In any case, I read your blog and find it interesting, and have found this post and discussion fruitful.

Alonzo Fyfe said...

Chad Van Schoelandt

Your working of Rawls' argument shows some circular reasoning - captured in your example by the use of the term 'fair' (or a cognate) in every premise, rather than deriving fairness from something else.

We decide what we should not allow behind the veil of ignorance based on principles of fairness. Yet, the decisions we reach behind the veil of ignorance are supposed to give us those principles of fairness.

This seems to blur the distinction between the 'veil of ignorance' and Rawls' meta-position regarding reflective equilibrium. (Reflective equilibrium suggests that we use our intiutions to draw up a set of moral principles, which we then use to modify our moral intuitions, and back and forth until our intutions and principles are in equilibrium.)

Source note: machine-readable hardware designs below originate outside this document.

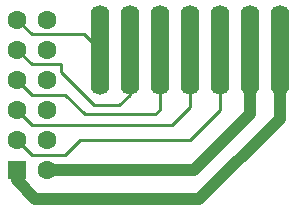
<source format=gbl>
%FSLAX46Y46*%
G04 Gerber Fmt 4.6, Leading zero omitted, Abs format (unit mm)*
G04 Created by KiCad (PCBNEW (2014-10-27 BZR 5228)-product) date 21/11/2015 15:14:05*
%MOMM*%
G01*
G04 APERTURE LIST*
%ADD10C,0.100000*%
%ADD11O,1.600000X7.600000*%
%ADD12R,1.600000X1.500000*%
%ADD13C,1.600000*%
%ADD14C,1.000000*%
%ADD15C,0.250000*%
G04 APERTURE END LIST*
D10*
D11*
X23889000Y-3958000D03*
X21349000Y-3958000D03*
X18809000Y-3958000D03*
X16269000Y-3958000D03*
X13729000Y-3958000D03*
X11189000Y-3958000D03*
X8649000Y-3958000D03*
D12*
X1600000Y-14100000D03*
D13*
X4140000Y-14100000D03*
X1600000Y-11560000D03*
X4140000Y-11560000D03*
X1600000Y-9020000D03*
X4140000Y-9020000D03*
X1600000Y-6480000D03*
X4140000Y-6480000D03*
X1600000Y-3940000D03*
X4140000Y-3940000D03*
X1600000Y-1400000D03*
X4140000Y-1400000D03*
D14*
X9919000Y-16600000D02*
X17089000Y-16600000D01*
X17089000Y-16600000D02*
X23889000Y-9800000D01*
X23889000Y-9800000D02*
X23889000Y-3958000D01*
X1600000Y-14100000D02*
X1600000Y-15000000D01*
X3200000Y-16600000D02*
X9919000Y-16600000D01*
X9919000Y-16600000D02*
X10000000Y-16600000D01*
X1600000Y-15000000D02*
X3200000Y-16600000D01*
X9960000Y-14100000D02*
X16668000Y-14100000D01*
X4140000Y-14100000D02*
X9960000Y-14100000D01*
X21349000Y-9419000D02*
X21349000Y-3958000D01*
X16668000Y-14100000D02*
X21349000Y-9419000D01*
D15*
X5347000Y-12850000D02*
X5726000Y-12850000D01*
X6998000Y-11578000D02*
X16269000Y-11578000D01*
X5726000Y-12850000D02*
X6998000Y-11578000D01*
X18809000Y-9038000D02*
X18809000Y-3958000D01*
X16269000Y-11578000D02*
X18809000Y-9038000D01*
X1600000Y-11560000D02*
X1610000Y-11560000D01*
X1610000Y-11560000D02*
X2900000Y-12850000D01*
X2900000Y-12850000D02*
X5347000Y-12850000D01*
X5347000Y-12850000D02*
X5400000Y-12850000D01*
X5347000Y-10300000D02*
X14753000Y-10300000D01*
X16269000Y-8784000D02*
X16269000Y-3958000D01*
X14753000Y-10300000D02*
X16269000Y-8784000D01*
X1600000Y-9020000D02*
X1620000Y-9020000D01*
X1620000Y-9020000D02*
X2900000Y-10300000D01*
X2900000Y-10300000D02*
X5347000Y-10300000D01*
X5347000Y-10300000D02*
X5400000Y-10300000D01*
X5474000Y-7750000D02*
X5710000Y-7750000D01*
X7379000Y-9419000D02*
X13348000Y-9419000D01*
X5710000Y-7750000D02*
X7379000Y-9419000D01*
X5347000Y-7750000D02*
X5474000Y-7750000D01*
X13729000Y-9038000D02*
X13729000Y-3958000D01*
X13348000Y-9419000D02*
X13729000Y-9038000D01*
X1600000Y-6480000D02*
X1630000Y-6480000D01*
X1630000Y-6480000D02*
X2900000Y-7750000D01*
X2900000Y-7750000D02*
X5347000Y-7750000D01*
X5347000Y-7750000D02*
X5400000Y-7750000D01*
X8141000Y-8657000D02*
X10300000Y-8657000D01*
X5347000Y-5200000D02*
X5347000Y-5863000D01*
X11189000Y-7768000D02*
X11189000Y-3958000D01*
X10300000Y-8657000D02*
X11189000Y-7768000D01*
X5347000Y-5863000D02*
X8141000Y-8657000D01*
X1600000Y-3940000D02*
X1640000Y-3940000D01*
X1640000Y-3940000D02*
X2900000Y-5200000D01*
X2900000Y-5200000D02*
X5347000Y-5200000D01*
X5347000Y-5200000D02*
X5400000Y-5200000D01*
X5347000Y-2650000D02*
X7341000Y-2650000D01*
X7341000Y-2650000D02*
X8649000Y-3958000D01*
X1600000Y-1400000D02*
X1650000Y-1400000D01*
X1650000Y-1400000D02*
X2900000Y-2650000D01*
X2900000Y-2650000D02*
X5347000Y-2650000D01*
X5347000Y-2650000D02*
X5400000Y-2650000D01*
M02*

</source>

Reflective equilibrium is supposed to give us this 'veil of ignorance', which in turn is supposed to give us our moral principles.

Speaking very generally, I have nothing against this idea of 'reflective equilibrium'. I am one of those who holds that this is really nothing more than coherentist epistemology applied to ethics, and I like coherentist epistemology. However, Rawls' tight connection between the 'principles of justice' that determines what we are ignorant of behind the veil of ignorance, and the 'principles of justice' that determine the conclusions that he reachers, represents the tight circularity of vicious (question-begging) circles than the broad and lose virtuous circularity of coherentism.

Ultimately, I think that some of Rawls' later work has merit. One of the arguments I am particularly fond of begins with the assumption that we will never get everybody in society to agree on any specific moral system. We will always have a society in which people with different belief sets must somehow get along. He then derives a set of principles consistent with this assumption - not principles that we derive from a state of ignorance, but principles derived from real-world facts. I can make the same argument in desire-utilitarian terms.

Anonymous said...

"Descartes also asserted that one of these clear and distinct ideas was the idea of God"

Interestingly, "God" is a very unclear and indistinct idea, and if I ever have to discuss the existence of God, my first question is "what do *you* mean by God?"

Descartes was just plain outright wrong about this bit.